▶ Passage provided:
****

- Born: June 27, 1960 (age 66) Mobile, Alabama
- Education: Wichita State University, Purdue University, University of Illinois
- Awards: Society of Manufacturing Engineers S.M. Wu Research Implementation Award
- Scientific career
- Fields: Precision engineering, Advanced manufacturing
- Workplaces: University of Nebraska — Lincoln, University of North Carolina at Charlotte

= Robert G. Wilhelm =

American mechanical engineer

Robert Gerard Wilhelm (born June 27, 1960) is an American mechanical engineer.

Wilhelm consults in areas of engineering, leadership, innovation, and economic development. In 2025 he retired as the Kate Foster professor in Mechanical and Materials Engineering at the University of Nebraska — Lincoln. From 2018 to 2023 he served as the Vice Chancellor for Research and Economic Development at UNL.

Before joining the University of Nebraska — Lincoln, he served as Vice Chancellor for Research and Economic Development at the University of North Carolina at Charlotte. There, he also held a faculty appointment as a professor.

His expertise is in precision engineering and advanced manufacturing.

****

▶ Data supplied:
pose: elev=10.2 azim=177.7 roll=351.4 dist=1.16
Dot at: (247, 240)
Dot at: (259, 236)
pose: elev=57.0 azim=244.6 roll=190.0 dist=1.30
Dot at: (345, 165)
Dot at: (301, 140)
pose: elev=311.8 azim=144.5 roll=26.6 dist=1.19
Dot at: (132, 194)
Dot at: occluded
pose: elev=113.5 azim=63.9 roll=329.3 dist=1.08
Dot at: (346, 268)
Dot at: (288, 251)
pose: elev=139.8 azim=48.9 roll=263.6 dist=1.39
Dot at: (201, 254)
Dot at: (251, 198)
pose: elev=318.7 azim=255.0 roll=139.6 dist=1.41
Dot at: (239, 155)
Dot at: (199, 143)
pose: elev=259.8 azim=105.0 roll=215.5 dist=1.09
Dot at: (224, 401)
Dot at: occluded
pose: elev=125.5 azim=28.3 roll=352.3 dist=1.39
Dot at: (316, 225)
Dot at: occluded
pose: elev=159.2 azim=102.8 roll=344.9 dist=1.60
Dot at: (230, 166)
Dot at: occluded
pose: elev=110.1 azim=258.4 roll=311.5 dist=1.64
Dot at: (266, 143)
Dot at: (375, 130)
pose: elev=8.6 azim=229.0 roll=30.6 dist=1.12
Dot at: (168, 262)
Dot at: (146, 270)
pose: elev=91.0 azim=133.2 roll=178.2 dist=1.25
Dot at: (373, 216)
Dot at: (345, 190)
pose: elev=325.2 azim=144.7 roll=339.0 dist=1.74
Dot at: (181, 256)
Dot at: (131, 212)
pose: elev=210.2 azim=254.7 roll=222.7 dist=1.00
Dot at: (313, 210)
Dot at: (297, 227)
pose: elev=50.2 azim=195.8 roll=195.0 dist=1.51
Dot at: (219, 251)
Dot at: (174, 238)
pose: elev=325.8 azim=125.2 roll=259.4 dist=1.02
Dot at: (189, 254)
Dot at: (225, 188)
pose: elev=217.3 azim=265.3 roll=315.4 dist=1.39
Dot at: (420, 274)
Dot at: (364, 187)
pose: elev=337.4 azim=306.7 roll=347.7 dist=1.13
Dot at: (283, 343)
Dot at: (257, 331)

****

▶ Your objective:
Using the Robert G. Wilhelm profile, mark each statement yes or no for whether it agrees, and quote the words from the profile that decide it: (a) Wilhelm retired in 2025 from the University of Nebraska — Lincoln; (b) he held the vice chancellor post at UNL before holding it at UNC Charlotte; (c) his expertise includes advanced manufacturing.

▶ Exercise response:
(a) Yes: "In 2025 he retired as the Kate Foster professor in Mechanical and Materials Engineering at the University of Nebraska — Lincoln."
(b) No: "Before joining the University of Nebraska — Lincoln, he served as Vice Chancellor for Research and Economic Development at the University of North Carolina at Charlotte."
(c) Yes: "His expertise is in precision engineering and advanced manufacturing."